As discussões na comunidade científica sobre a forma como o continente africano se divide em dois continentes foram reavivadas depois de, no dia 19 de março, ter aparecido no Quênia uma gigantesca fissura, que rasgou ao meio um vale e cortou uma estrada importante da região do Narok, no oeste do país.
A enorme fissura, com vários quilômetros de comprimento, tem cerca de 15 metros de profundidade e mais de 20 de largura, mas não é o primeiro fenômeno desse tipo que se manifesta no continente africano. Há dezenas ou centenas de pontos fracos ao longo do chamado Grande Vale de Rift, que atravessa o continente do Chifre da África, na Somália, até Moçambique.
A formação, também conhecida como Vale da Grande Fenda, é um complexo de falhas tectônicas criado há cerca de 35 milhões de anos com a separação das placas tectônicas africana e arábica, e se estende por cerca de 5 mil km no sentido norte-sul, com largura que varia entre 30 e 100 km e uma profundidade de centenas a milhares de metros.
Segundo o jornal local Daily Nation, o Quênia, atravessado pelo Grande Vale do Rift, está literalmente se partindo ao meio, e a profunda fissura de março em Narok “é apenas o começo“.
A fissura apareceu na zona com menor atividade sísmica do país. Segundo explicou ao jornal italiano La Vanguardia a geóloga Sara Figueras Vila, do Instituto Cartográfico e Geológico da Catalunha, “o último tremor importante nessa região aconteceu em 1928, com uma magnitude de 6.9 na Escala Richter”. Desde então, praticamente não houve atividade sísmica, assegura a geóloga.
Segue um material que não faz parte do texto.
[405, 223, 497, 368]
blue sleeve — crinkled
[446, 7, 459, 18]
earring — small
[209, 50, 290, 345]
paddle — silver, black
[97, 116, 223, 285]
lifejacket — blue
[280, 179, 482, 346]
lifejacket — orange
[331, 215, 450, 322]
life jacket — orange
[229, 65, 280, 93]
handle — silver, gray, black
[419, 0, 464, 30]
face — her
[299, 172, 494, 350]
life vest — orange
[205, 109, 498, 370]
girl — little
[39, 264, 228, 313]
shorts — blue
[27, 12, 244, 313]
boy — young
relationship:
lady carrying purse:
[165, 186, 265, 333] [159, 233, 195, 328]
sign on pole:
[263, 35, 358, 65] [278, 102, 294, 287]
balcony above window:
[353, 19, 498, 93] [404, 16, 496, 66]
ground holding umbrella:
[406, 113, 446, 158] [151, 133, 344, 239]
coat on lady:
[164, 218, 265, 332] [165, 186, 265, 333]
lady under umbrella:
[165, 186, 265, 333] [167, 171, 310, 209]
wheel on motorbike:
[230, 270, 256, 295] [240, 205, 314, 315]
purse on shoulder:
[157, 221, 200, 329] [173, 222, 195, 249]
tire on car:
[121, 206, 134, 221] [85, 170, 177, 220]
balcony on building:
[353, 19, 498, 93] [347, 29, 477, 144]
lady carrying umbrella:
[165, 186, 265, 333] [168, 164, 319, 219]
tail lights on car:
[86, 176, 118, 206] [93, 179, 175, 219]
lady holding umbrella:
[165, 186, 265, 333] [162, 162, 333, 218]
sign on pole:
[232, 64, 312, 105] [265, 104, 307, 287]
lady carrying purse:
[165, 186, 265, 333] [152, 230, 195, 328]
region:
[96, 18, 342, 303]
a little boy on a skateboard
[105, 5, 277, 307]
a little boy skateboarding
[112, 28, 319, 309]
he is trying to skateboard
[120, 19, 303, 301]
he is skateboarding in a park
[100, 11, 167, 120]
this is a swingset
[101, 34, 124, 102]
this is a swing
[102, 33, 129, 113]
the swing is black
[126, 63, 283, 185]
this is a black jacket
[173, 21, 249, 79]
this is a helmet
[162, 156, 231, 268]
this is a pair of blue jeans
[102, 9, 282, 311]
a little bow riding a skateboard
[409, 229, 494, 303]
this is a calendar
O aparecimento da fissura sem que tenha ocorrido recentemente nenhum terremoto é um evento inesperado e preocupante. Mas segundo explica ao Daily Nation o geólogo queniano David Adede, o fenômeno poderia ter a ver com atividade tectônica e vulcânica passada na região.
No fundo do vale se encontra o vulcão Suswa. Nas proximidades, Monte Longonot. Os dois vulcões poderiam ser responsáveis por inúmeras falhas vulcânicas ocultas ao longo do território queniano do Grande Vale de Rift.
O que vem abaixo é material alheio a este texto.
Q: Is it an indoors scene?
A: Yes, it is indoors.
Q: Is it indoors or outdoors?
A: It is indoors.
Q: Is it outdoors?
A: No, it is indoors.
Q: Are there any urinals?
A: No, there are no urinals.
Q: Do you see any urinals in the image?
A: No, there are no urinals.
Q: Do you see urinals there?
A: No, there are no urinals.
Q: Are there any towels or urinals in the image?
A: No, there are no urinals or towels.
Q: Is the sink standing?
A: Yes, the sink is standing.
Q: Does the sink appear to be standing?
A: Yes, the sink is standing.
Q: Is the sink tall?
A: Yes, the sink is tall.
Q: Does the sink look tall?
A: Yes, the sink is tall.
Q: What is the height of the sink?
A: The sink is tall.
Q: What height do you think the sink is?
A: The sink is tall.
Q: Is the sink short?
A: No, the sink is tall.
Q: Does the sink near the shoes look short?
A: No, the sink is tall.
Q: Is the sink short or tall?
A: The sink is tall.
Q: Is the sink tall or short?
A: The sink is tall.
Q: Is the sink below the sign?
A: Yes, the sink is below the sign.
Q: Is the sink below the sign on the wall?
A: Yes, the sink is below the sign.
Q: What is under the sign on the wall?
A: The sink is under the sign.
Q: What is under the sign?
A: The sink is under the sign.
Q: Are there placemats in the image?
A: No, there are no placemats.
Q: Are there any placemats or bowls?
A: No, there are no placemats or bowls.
“Apesar de a fissura ter permanecido inativa no passado recente, do ponto de vista da atividade tectônica, poderia haver movimentos em profundidade que criam pontos frágeis, que se estendem até a superfície”, diz Adede.
“Essas zonas frágeis formam linhas de falha e fissuras que normalmente são preenchidas com cinzas vulcânicas. As fortes chuvas que recentemente assolaram a região poderiam ter levado as cinzas, ajudando a descobrir a fissura”, explica o geólogo.
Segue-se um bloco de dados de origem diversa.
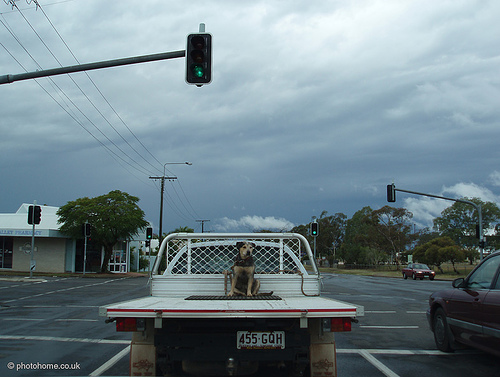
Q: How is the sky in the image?
A: It is dark and overcast.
Mas o fato de a região estar sob em duas placas tectônicas que divergem lentamente em direções opostas teria consequências inevitáveis.
Inevitavelmente, um novo continente
Dentro de 10 milhões de anos, quatro países do Chifre da África – a Somália, metade da Etiópia, o Quênia e a Tanzânia, além de uma parte de Moçambique, irão sem dúvidas se separar do resto do continente africano e formar um novo continente.
O processo, estimam os geólogos, estará concluído em cerca de 50 milhões de anos: a chamada “placa Somali” terá se tornado um continente novo por completo, separada da irmã maior, a “placa Núbia”, por um oceano novo.
Segundo um estudo de 2009, realizado por cientistas da Universidade de Rochester, no Reino Unido, o processo parece ter tido início em 2005, com o aparecimento na Etiópia de uma fissura de mais de 60 quilômetros após a erupção do vulcão Dabbahu. A falha não parou mais de crescer, e mais de uma dezena de novas falhas apareceram.
Desde então, a teoria de que a África vai se dividir em dois continentes ganhou bastante popularidade na comunidade científica, mas nem todos estão de acordo.
Em entrevista recente à NTV Kenya, o sismólogo queniano Silas Simiyu sustenta que a fissura de Narok não é uma falha vulcânica, mas apenas resultado das abundantes chuvas registradas na região. “As camadas de terra assentaram devido às chuvas e encheram os canais subterrâneos de água”, diz o cientista queniano.
Mas Lucia Perez Diaz, do Grupo de Pesquisa da Dinâmica de Falhas da Universidade de Londres, não tem dúvidas. Em termos práticos, as duas placas do continente africano estão se separando, diz a geóloga ao The Conversation. E as fissuras recentes no leste do Grande Vale do Rift são um exemplo de que isso já acontece.
Após um dramático processo, durante 50 milhões de anos, teremos então inevitavelmente algo como a Grande Núbia e o Chifre da África.